(Data items)
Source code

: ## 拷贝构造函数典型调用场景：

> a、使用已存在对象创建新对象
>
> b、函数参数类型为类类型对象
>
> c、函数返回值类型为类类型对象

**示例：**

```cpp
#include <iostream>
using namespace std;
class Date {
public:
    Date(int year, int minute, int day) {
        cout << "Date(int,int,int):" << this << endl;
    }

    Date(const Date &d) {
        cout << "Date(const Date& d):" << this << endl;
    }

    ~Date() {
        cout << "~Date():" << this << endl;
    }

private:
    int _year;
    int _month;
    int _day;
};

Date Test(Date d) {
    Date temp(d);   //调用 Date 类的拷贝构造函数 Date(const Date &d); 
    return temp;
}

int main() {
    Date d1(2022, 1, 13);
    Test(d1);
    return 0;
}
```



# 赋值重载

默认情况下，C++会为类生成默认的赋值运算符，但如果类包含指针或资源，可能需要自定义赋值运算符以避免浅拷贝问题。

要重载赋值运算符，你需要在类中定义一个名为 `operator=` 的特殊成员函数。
* * *
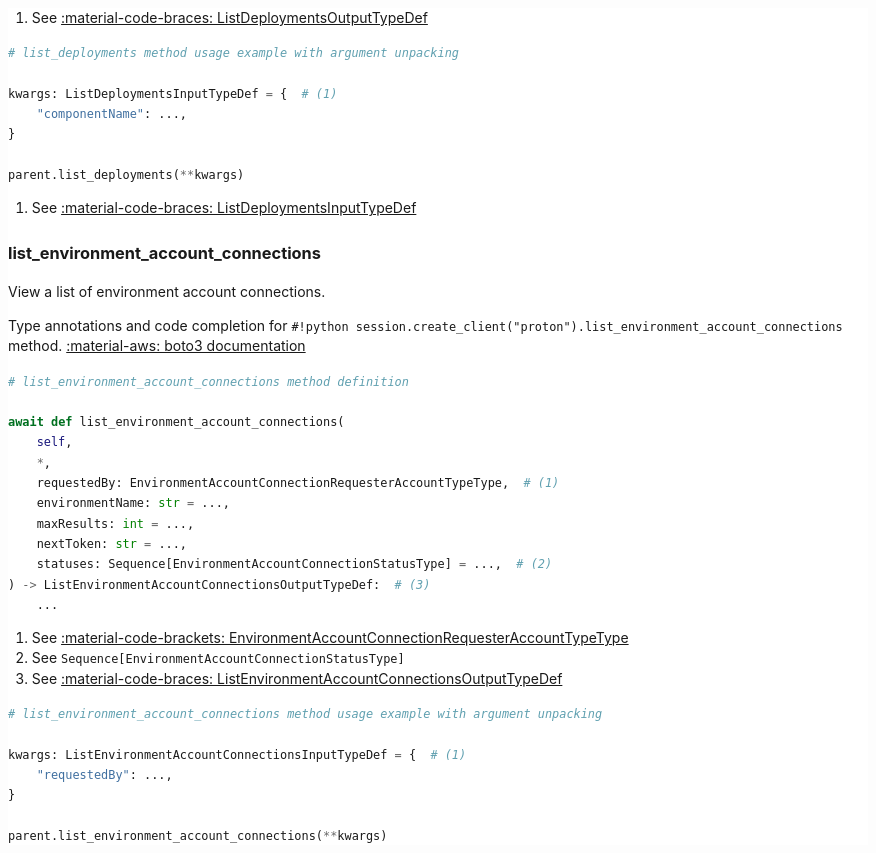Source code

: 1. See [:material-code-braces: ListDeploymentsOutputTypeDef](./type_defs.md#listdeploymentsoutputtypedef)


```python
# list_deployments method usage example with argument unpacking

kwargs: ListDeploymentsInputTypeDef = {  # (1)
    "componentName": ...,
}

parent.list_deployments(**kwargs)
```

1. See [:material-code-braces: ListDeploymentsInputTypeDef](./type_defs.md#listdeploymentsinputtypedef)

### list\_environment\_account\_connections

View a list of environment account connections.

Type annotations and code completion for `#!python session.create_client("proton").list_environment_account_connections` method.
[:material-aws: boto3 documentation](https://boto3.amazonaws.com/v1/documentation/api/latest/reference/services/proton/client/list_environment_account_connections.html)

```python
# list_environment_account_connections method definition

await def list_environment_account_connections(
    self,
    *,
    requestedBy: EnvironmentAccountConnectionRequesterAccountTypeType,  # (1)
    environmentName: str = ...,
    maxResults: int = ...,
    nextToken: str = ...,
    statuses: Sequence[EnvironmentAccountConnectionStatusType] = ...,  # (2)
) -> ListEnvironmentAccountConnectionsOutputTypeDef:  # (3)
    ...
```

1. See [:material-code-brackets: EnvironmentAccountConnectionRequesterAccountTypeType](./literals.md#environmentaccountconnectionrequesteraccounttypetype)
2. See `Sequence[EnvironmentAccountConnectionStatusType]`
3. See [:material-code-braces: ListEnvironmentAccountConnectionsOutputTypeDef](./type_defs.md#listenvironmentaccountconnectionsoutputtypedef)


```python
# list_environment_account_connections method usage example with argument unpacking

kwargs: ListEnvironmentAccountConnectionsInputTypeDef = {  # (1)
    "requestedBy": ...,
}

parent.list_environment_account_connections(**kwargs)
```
...
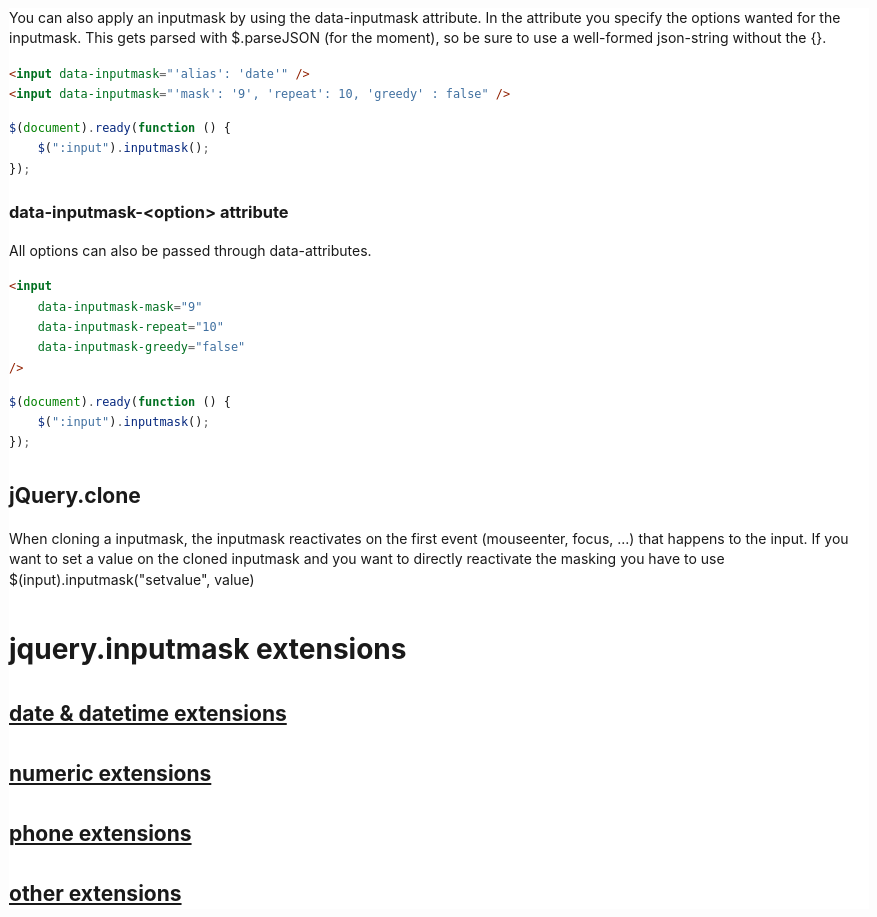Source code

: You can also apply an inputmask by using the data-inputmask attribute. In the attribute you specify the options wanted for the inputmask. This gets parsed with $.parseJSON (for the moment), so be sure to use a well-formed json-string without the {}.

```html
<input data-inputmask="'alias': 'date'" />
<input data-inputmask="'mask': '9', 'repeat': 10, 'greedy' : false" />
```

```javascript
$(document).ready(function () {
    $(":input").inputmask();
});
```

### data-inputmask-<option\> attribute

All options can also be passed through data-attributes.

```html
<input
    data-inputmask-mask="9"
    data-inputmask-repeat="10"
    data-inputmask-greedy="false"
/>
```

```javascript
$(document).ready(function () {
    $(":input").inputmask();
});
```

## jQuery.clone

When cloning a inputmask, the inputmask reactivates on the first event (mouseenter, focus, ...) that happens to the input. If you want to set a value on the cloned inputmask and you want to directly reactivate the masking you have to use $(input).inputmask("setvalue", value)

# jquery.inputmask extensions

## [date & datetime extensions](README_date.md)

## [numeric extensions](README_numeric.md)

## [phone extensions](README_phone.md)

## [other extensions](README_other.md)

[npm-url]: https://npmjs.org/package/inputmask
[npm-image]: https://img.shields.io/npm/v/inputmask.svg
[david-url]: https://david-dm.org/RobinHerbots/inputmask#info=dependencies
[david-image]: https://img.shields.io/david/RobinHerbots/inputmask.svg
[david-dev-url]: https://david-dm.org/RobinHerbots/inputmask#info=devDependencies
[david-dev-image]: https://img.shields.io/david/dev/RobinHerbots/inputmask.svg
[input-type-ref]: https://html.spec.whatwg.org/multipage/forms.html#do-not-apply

**Task brief**
The records are given above. Copy each line in them that holds "usage".

**Answer to the exercise**
# list_deployments method usage example with argument unpacking
# list_environment_account_connections method usage example with argument unpacking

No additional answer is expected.